Question Overview
To start, your question doesn't have anything to do with thread safety, it has to do with transactions and code that could be optimized better.
If I am reading this correctly you are trying to do is set the first user as the primary user. I probably wouldn't take this approach at all (that is, having a is_primary row for the first user) but if I did I would not include that condition in your Java application at all. Every time you create a user you are going to be not only evaluation a conditional but you are also making an unnecessary call to the database. Instead I would refactor like this.
Code
First, make sure your table is something like this.
CREATE TABLE `users` (
user_id INT NOT NULL AUTO_INCREMENT,
is_primary CHAR(1),
name VARCHAR(30),
PRIMARY KEY (user_id)
);
In other words your user_id should be auto_increment
and not null
. I included the name
column because it helps illustrate my point below (but you can substitute that for the other columns on your user table other than user_id
and is_primary
). I also made user_id
primary because it probably is.
If you want to just modify your current table it would be something like this.

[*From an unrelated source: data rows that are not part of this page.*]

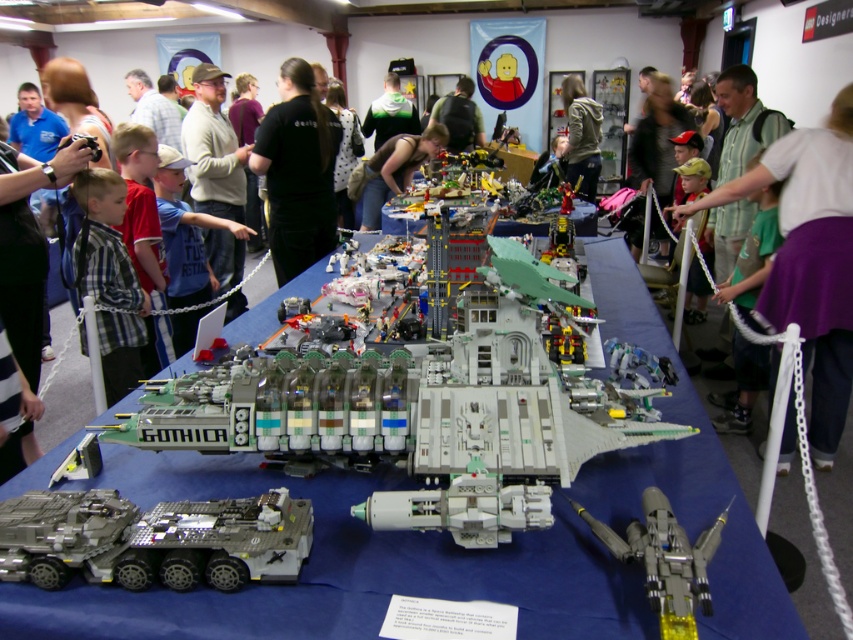
Question: Can you confirm if black backpack at center is positioned to the left of green jersey at center?

Choices:
 (A) no
 (B) yes

Answer: (A)

Question: Considering the relative positions of shiny silver jet at center and metallic silver spaceship at center in the image provided, where is shiny silver jet at center located with respect to metallic silver spaceship at center?

Choices:
 (A) above
 (B) below

Answer: (B)

Question: Which of the following is the closest to the observer?

Choices:
 (A) white plastic spaceship at center
 (B) blue plaid shirt at left
 (C) green jersey at center
 (D) black backpack at center

Answer: (A)

Question: Which of the following is the farthest from the observer?

Choices:
 (A) matte black shirt at center
 (B) matte gray spaceship at center

Answer: (A)

Question: Which object is closer to the camera taking this photo?

Choices:
 (A) white plastic spaceship at center
 (B) blue plaid shirt at left

Answer: (A)

Question: Is shiny metallic tank at center behind blue plaid shirt at left?

Choices:
 (A) yes
 (B) no

Answer: (B)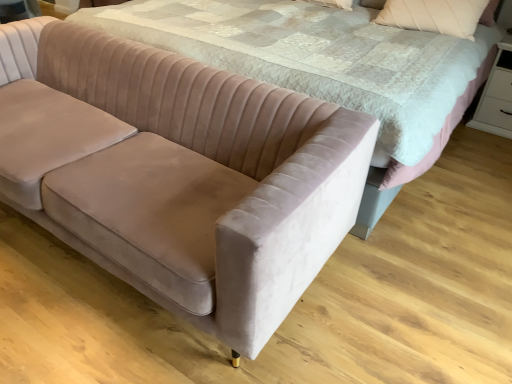
Question: From the image's perspective, is velvet beige couch at lower left beneath white glossy dresser at lower right?

Choices:
 (A) no
 (B) yes

Answer: (B)

Question: Does velvet beige couch at lower left have a larger size compared to white glossy dresser at lower right?

Choices:
 (A) yes
 (B) no

Answer: (A)

Question: Is velvet beige couch at lower left outside white glossy dresser at lower right?

Choices:
 (A) yes
 (B) no

Answer: (A)

Question: Is velvet beige couch at lower left not close to white glossy dresser at lower right?

Choices:
 (A) no
 (B) yes

Answer: (B)

Question: Is velvet beige couch at lower left oriented towards white glossy dresser at lower right?

Choices:
 (A) yes
 (B) no

Answer: (B)

Question: Is white glossy dresser at lower right at the back of velvet beige couch at lower left?

Choices:
 (A) no
 (B) yes

Answer: (B)

Question: Can you confirm if velvet beige pillow at upper right is positioned to the left of white glossy dresser at lower right?

Choices:
 (A) no
 (B) yes

Answer: (B)

Question: Does velvet beige pillow at upper right lie in front of white glossy dresser at lower right?

Choices:
 (A) no
 (B) yes

Answer: (B)

Question: Are velvet beige pillow at upper right and white glossy dresser at lower right far apart?

Choices:
 (A) yes
 (B) no

Answer: (B)

Question: Is velvet beige pillow at upper right wider than white glossy dresser at lower right?

Choices:
 (A) no
 (B) yes

Answer: (A)

Question: Considering the relative sizes of velvet beige pillow at upper right and white glossy dresser at lower right in the image provided, is velvet beige pillow at upper right smaller than white glossy dresser at lower right?

Choices:
 (A) yes
 (B) no

Answer: (A)

Question: From a real-world perspective, is velvet beige pillow at upper right below white glossy dresser at lower right?

Choices:
 (A) no
 (B) yes

Answer: (A)

Question: Is white glossy dresser at lower right outside of velvet pink bed at center?

Choices:
 (A) yes
 (B) no

Answer: (A)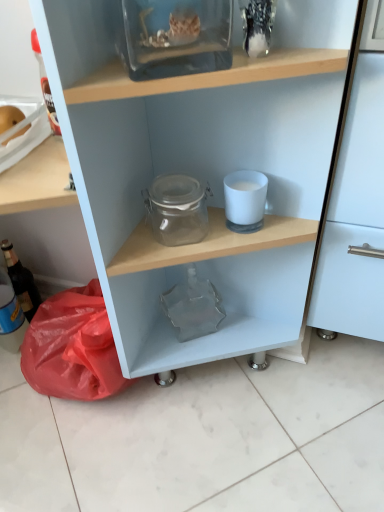
Question: Would you say transparent glass jar at center is inside or outside matte glass bottle at left?

Choices:
 (A) inside
 (B) outside

Answer: (B)

Question: Is transparent glass jar at center in front of or behind matte glass bottle at left in the image?

Choices:
 (A) front
 (B) behind

Answer: (A)

Question: Which object is the closest to the transparent glass jar at center?

Choices:
 (A) transparent glass jar at center
 (B) transparent glass jar at upper center
 (C) matte glass bottle at left

Answer: (A)

Question: Estimate the real-world distances between objects in this image. Which object is farther from the matte glass bottle at left?

Choices:
 (A) transparent glass jar at center
 (B) transparent glass jar at upper center
 (C) transparent glass jar at center

Answer: (B)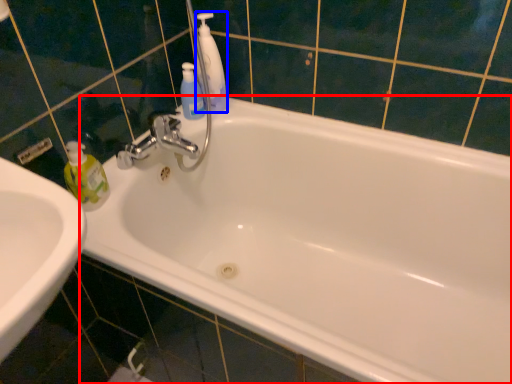
Question: Which object appears farthest to the camera in this image, bathtub (highlighted by a red box) or cleaning product (highlighted by a blue box)?

Choices:
 (A) bathtub
 (B) cleaning product

Answer: (B)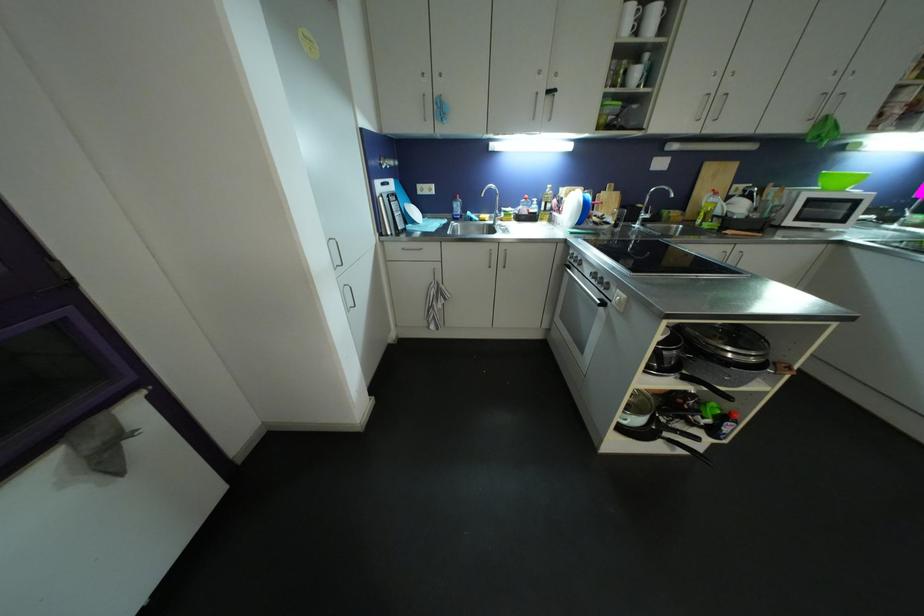
I want to click on faucet handle, so click(x=492, y=200).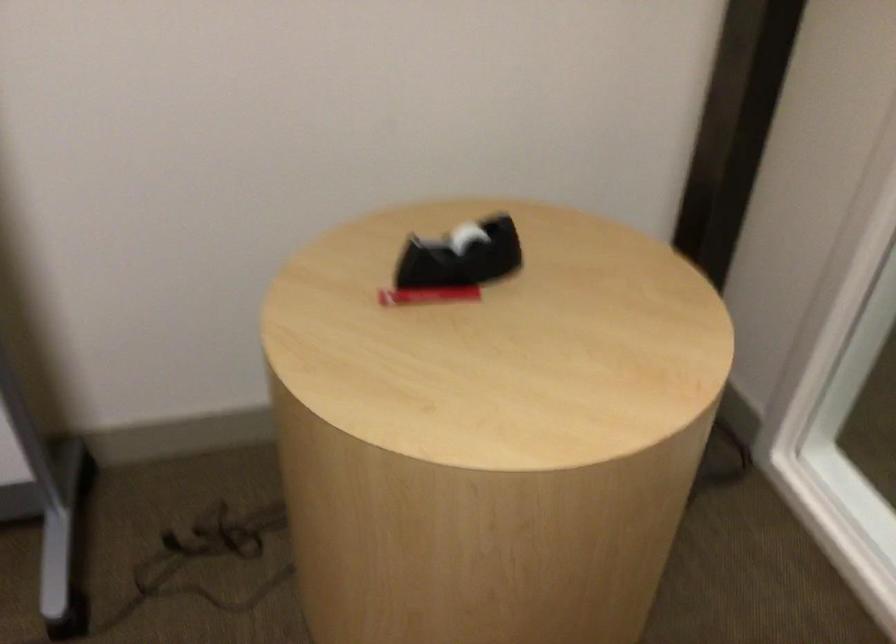
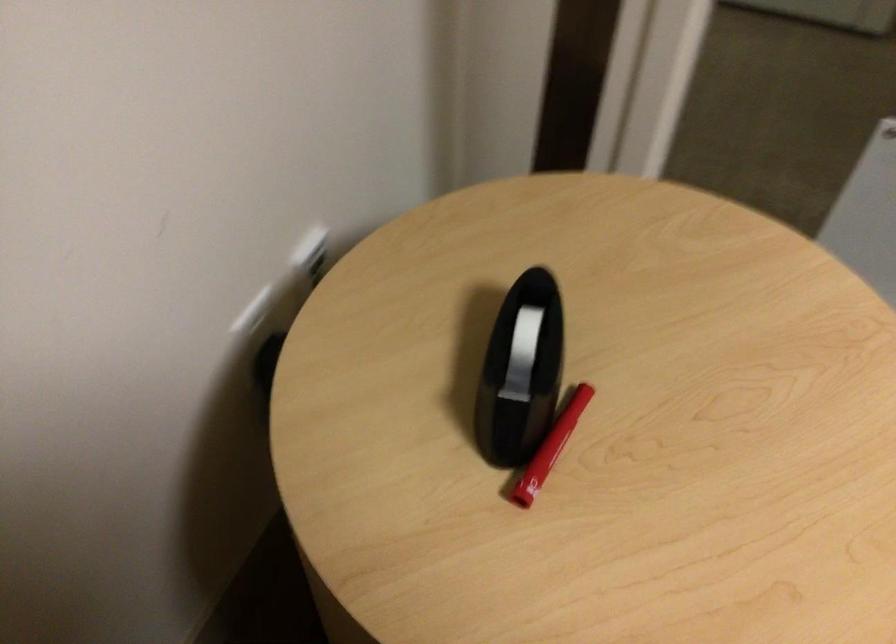
Find the pixel in the second image that matches pixel 421 290 in the first image.

(557, 438)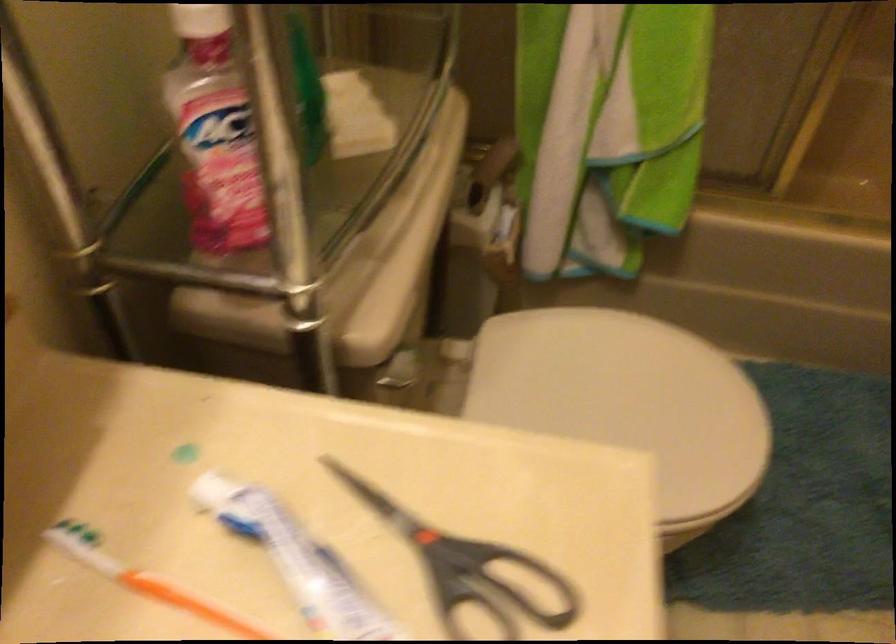
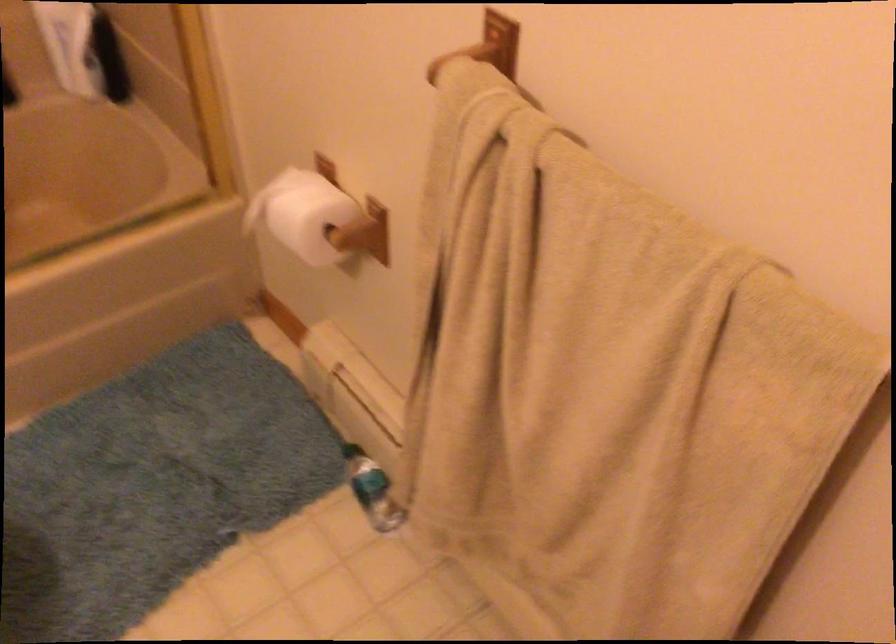
Question: The camera is either moving clockwise (left) or counter-clockwise (right) around the object. The first image is from the beginning of the video and the second image is from the end. Is the camera moving left or right when shooting the video?

Choices:
 (A) Left
 (B) Right

Answer: (A)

ALTER TABLE `users` MODIFY COLUMN `user_id` INT not null auto_increment;
Then create a trigger such that every time you insert a row it checks to see if it's the first row and if so it updates accordingly.
delimiter |
CREATE TRIGGER primary_user_trigger
AFTER INSERT ON users
FOR EACH ROW BEGIN
IF NEW.user_id = 1 THEN
UPDATE users SET is_primary = 'y' where user_id = 1;
END IF;
END;
| delimiter ;
At that point you can just have a createUser
method that inserts a new record into the database and you do not need to specify either the user_id or the primary field at all. So let's say your table is something like this:
Your createUser method would essentially just look like the following
// Create a user
// If the account does not have any users, make this
// user the primary account user
public void createUser(String name) {
String sql =
"INSERT INTO users (name) VALUES(?)"
try (
Connection conn = JDBCUtility.getConnection();
PreparedStatement ps = conn.prepareStatement(sql));
ps.setString(1, name);
ps.executeUpdate();
} catch (SQLException e) {
e.printStackTrace();
}
}
Ran twice the users table would look something like
| user_id | is_primary | name |
+--------------+----------------+----------+
| 1 | y | Jimmy |
---------------+----------------+----------+
| 2 | null | Cindy |
However...
However, even though I think the aforementioned solution is better than what was proposed in the original question, I still don't think it's the optimal way to handle this. Before suggesting anything I would need to know more about the project though. What is the first user primary? What is a primary user? Why can't the primary user just be set manually if there is only one? Is there an admin console? Etc.
If your question was an example....
So if your question was simply an example used to illustrate a larger question about transaction management you can use auto commit on the connection to false and manage your transactions manually. You can read more about autocommit on the Oracle JDBC Java documentation. Additionally as mentioned above you can change the table/row level locking depending on your specific actions but I believe that's a very unrealistic solution for this issue. You can also include the select as a subquery but again you are just putting a band-aid on bad practice.
All in all unless you want to completely change your primary user paradigm I think this is the most efficient and well organized way to do it.